> _Source material_
[Start of section]

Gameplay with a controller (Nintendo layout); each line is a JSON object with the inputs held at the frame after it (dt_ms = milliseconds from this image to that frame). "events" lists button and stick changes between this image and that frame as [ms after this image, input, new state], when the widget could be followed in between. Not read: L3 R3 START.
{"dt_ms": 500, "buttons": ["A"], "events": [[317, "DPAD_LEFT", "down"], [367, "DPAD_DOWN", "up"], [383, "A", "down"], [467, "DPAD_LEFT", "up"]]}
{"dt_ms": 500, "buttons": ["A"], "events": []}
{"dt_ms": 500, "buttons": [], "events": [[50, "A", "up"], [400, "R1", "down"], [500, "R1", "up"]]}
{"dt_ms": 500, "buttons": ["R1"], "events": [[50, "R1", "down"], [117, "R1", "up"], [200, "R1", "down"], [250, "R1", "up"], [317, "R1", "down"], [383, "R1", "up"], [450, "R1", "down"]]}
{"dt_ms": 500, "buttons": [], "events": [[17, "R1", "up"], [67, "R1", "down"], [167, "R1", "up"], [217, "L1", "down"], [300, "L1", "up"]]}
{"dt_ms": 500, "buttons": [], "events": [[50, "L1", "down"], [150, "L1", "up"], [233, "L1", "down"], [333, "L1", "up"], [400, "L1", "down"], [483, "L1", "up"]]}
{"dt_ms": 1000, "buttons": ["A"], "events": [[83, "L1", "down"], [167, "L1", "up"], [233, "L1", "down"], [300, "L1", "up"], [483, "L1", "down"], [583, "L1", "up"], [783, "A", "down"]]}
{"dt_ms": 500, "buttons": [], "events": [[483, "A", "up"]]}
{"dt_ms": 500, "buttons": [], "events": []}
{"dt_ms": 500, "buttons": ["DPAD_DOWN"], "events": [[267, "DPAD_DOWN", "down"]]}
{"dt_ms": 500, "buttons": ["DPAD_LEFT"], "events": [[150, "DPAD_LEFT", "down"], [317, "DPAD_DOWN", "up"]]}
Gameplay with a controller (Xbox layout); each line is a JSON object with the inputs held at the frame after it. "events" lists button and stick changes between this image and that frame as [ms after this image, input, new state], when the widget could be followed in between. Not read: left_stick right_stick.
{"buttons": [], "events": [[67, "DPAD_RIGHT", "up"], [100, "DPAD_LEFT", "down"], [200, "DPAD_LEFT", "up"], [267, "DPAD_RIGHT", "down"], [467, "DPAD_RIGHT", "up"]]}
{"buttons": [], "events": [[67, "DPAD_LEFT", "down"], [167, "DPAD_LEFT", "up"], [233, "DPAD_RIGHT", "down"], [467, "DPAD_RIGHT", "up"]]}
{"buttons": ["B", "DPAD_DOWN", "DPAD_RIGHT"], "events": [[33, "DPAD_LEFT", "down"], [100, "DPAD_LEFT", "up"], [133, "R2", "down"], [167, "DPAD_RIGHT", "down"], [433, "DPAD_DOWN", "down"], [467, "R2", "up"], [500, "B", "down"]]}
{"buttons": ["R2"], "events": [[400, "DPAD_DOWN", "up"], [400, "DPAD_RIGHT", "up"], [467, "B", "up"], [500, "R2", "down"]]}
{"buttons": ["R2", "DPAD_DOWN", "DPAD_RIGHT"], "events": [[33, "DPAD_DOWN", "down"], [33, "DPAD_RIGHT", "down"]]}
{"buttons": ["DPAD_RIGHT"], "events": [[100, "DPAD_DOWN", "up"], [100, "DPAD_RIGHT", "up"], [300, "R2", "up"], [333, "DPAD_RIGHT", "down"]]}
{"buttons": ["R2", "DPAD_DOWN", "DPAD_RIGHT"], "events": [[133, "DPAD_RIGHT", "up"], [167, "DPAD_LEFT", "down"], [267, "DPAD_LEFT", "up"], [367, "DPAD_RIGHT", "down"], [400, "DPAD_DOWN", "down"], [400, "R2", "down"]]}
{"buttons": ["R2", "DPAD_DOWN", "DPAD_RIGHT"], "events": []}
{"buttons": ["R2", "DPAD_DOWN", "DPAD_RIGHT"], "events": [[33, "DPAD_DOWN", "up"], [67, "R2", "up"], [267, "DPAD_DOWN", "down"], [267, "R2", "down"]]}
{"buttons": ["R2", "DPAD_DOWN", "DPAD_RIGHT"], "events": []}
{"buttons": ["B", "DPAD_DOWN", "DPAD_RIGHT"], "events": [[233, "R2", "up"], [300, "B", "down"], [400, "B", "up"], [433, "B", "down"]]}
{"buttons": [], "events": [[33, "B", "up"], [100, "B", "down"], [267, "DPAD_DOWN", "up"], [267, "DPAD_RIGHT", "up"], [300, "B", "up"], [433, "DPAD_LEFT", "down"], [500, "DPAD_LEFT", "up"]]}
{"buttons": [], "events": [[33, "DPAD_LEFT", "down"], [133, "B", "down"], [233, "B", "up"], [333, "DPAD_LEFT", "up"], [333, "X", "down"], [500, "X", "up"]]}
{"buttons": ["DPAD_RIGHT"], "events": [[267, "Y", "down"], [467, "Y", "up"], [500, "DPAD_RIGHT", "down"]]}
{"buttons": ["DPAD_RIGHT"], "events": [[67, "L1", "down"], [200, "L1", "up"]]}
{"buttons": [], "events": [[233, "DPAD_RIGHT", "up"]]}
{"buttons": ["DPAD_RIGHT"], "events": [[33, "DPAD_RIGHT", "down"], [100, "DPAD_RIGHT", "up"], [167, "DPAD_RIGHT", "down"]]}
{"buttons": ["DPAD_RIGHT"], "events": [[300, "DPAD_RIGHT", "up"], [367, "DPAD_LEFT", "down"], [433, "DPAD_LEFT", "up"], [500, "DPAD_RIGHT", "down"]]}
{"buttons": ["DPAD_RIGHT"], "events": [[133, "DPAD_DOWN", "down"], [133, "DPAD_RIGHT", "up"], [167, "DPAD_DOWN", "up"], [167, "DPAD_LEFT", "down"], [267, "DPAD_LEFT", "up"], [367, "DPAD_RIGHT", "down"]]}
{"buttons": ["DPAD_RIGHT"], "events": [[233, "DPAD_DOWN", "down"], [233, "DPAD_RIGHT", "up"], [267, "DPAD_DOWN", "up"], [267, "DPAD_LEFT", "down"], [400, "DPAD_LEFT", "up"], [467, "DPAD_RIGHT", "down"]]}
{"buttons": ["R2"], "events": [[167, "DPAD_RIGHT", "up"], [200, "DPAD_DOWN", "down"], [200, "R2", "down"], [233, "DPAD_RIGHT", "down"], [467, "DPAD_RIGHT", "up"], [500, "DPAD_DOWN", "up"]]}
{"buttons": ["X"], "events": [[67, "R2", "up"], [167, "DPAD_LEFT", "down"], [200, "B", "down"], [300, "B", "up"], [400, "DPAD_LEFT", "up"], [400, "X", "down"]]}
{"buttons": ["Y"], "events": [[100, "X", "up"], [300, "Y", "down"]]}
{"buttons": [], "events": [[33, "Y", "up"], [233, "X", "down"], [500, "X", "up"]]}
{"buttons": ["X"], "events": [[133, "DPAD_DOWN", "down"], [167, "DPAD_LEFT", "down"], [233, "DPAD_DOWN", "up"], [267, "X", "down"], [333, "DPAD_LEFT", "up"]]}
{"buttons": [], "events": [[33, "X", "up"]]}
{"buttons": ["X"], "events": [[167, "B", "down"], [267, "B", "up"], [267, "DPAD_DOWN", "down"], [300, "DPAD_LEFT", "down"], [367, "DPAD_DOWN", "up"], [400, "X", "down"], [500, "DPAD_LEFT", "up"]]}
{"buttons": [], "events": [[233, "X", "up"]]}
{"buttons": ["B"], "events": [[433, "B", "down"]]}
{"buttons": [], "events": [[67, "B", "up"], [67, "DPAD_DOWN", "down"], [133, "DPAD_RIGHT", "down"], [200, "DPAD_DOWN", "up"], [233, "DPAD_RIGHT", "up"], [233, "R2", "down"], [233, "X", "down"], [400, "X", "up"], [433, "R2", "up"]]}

[End of section]

> _To do_
Copy all lines of the material above where the string "read" occurs.

> _Finished exercise_
Gameplay with a controller (Nintendo layout); each line is a JSON object with the inputs held at the frame after it (dt_ms = milliseconds from this image to that frame). "events" lists button and stick changes between this image and that frame as [ms after this image, input, new state], when the widget could be followed in between. Not read: L3 R3 START.
Gameplay with a controller (Xbox layout); each line is a JSON object with the inputs held at the frame after it. "events" lists button and stick changes between this image and that frame as [ms after this image, input, new state], when the widget could be followed in between. Not read: left_stick right_stick.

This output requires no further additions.